For evidence: if we do a CTRL+F for "Task CreateScheduledOrchestrationInstanceAsync" in TaskHubClient you'll see that there's only 3 matches:

(A.1) https://github.com/Azure/durabletask/blob/7a778c3bca8bb4e33e9f19e3ffae2cd003fe0cce/src/DurableTask.Core/TaskHubClient.cs#L83-L86

(A.2) https://github.com/Azure/durabletask/blob/7a778c3bca8bb4e33e9f19e3ffae2cd003fe0cce/src/DurableTask.Core/TaskHubClient.cs#L108-L113

(A.3) https://github.com/Azure/durabletask/blob/7a778c3bca8bb4e33e9f19e3ffae2cd003fe0cce/src/DurableTask.Core/TaskHubClient.cs#L135

Meanwhile, a CTRL+F for Task<OrchestrationInstance> CreateOrchestrationInstanceAsync yields 9 results, too many to list here. At it's largest parameter set, this method accepts up to 7 parameters, compared to the 5 parameters listed in (A.3), see here and notice the missing params relative to (A.3):

https://github.com/Azure/durabletask/blob/7a778c3bca8bb4e33e9f19e3ffae2cd003fe0cce/src/DurableTask.Core/TaskHubClient.cs#L344-L351

So, it seems to me that there's a parameter-parity gap between the two APIs that favors CreateOrchestrationInstanceAsync. That makes me think it would be better, maintenance-wise, for CreateOrchestrationInstanceAsync to fully subsume the behavior of CreateScheduledOrchestrationInstanceAsync by giving it that missing (fireAt parameter). The alternative is giving CreateScheduledOrchestrationInstanceAsync more overloads.
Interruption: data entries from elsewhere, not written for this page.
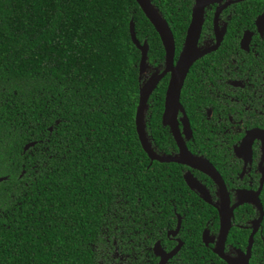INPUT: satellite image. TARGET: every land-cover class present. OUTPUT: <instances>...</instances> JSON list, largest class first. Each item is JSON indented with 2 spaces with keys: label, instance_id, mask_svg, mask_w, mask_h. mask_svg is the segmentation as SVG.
Returning a JSON list of instances; mask_svg holds the SVG:
<instances>
[{
  "label": "trees",
  "instance_id": "obj_1",
  "mask_svg": "<svg viewBox=\"0 0 264 264\" xmlns=\"http://www.w3.org/2000/svg\"><path fill=\"white\" fill-rule=\"evenodd\" d=\"M130 20L161 60L134 0H0L1 264H86L80 232L99 226L111 197L137 208L173 183L135 133Z\"/></svg>",
  "mask_w": 264,
  "mask_h": 264
},
{
  "label": "flooded vegetation",
  "instance_id": "obj_2",
  "mask_svg": "<svg viewBox=\"0 0 264 264\" xmlns=\"http://www.w3.org/2000/svg\"><path fill=\"white\" fill-rule=\"evenodd\" d=\"M148 1L172 36L173 65L198 26V55L172 111L174 134L162 121L163 55L150 59L146 39H136L147 47L138 86L161 75L143 112L149 149L172 158L184 148L193 161L146 156L173 183L137 208L126 195L122 206L111 197L99 226L80 232L86 264H264V0Z\"/></svg>",
  "mask_w": 264,
  "mask_h": 264
},
{
  "label": "water",
  "instance_id": "obj_3",
  "mask_svg": "<svg viewBox=\"0 0 264 264\" xmlns=\"http://www.w3.org/2000/svg\"><path fill=\"white\" fill-rule=\"evenodd\" d=\"M134 2L139 7L140 11L150 23L152 28L154 29L155 33L157 34L160 44L163 48V65L164 71L169 72V79L166 86V90L164 93V100H163V113H162V121L164 125H167L170 128V131L173 133V128L171 126V119H172V111L173 108L176 106L178 107V95L179 90L187 71V68L193 62V60L197 57L198 52L195 50V39L198 31L197 27H190L189 31L187 32L182 49L179 53L178 59L173 65V41L170 31L164 22V20L160 17V15L156 12V10L151 6L148 0H134ZM195 21V18H194ZM195 28V30H193ZM128 34L131 44L135 47V49L139 52V60H138V75L137 78L141 75V72L145 65L146 60V50L147 47L145 43L140 45L135 38L134 30H133V22L130 20L128 23ZM161 75L157 76L151 88L147 91L146 95L143 96V88L145 87L146 81L144 84L138 86V99L137 104L134 111V129L139 141V145L142 151L146 154L147 158L150 161L155 160L158 162H173V163H184L189 164L193 161V158L188 154V152L183 148L180 150V154L176 157H167L162 158L158 157L149 149V143L146 140L145 133L143 130V112L146 107V100L151 92L152 88L154 87L157 79H159ZM50 131V128H48ZM174 134V133H173ZM35 142H28L26 143L22 151L25 152L29 148L33 147ZM3 178H0L2 181Z\"/></svg>",
  "mask_w": 264,
  "mask_h": 264
},
{
  "label": "bare ground",
  "instance_id": "obj_4",
  "mask_svg": "<svg viewBox=\"0 0 264 264\" xmlns=\"http://www.w3.org/2000/svg\"><path fill=\"white\" fill-rule=\"evenodd\" d=\"M155 79L150 78V80L146 83L145 87L143 88V96L146 95L147 91L151 88V86L153 85Z\"/></svg>",
  "mask_w": 264,
  "mask_h": 264
}]
</instances>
Second - CreateOrchestrationInstanceAsync can actually already schedule orchestrations, see the last parameter of this overload for evidence: https://github.com/Azure/durabletask/blob/7a778c3bca8bb4e33e9f19e3ffae2cd003fe0cce/src/DurableTask.Core/TaskHubClient.cs#L175

So it seems to me that CreateOrchestrationInstanceAsync was already intended to subsume CreateScheduledOrchestrationInstanceAsync, but that we're missing an overload that allows us to set fireAt in addition to all the other parameters (the 7 I mentioned above). This PR adds that missing overload.

Hope that makes sense, sorry for the wall of text. In short - I think the two APIs already have overlapping responsibilities, and I'm just trying to give the API with more parameters another overload to have it fully subsume the other one.

davidmrdavid commented 1 month ago

Ultimately though, I don't feel strongly. Just think this makes sense in the long run.

cgillum commented 1 month ago

@davidmrdavid got it, the two reasons you called out have eased my concerns. I'm good with these changes. Thanks for explaining!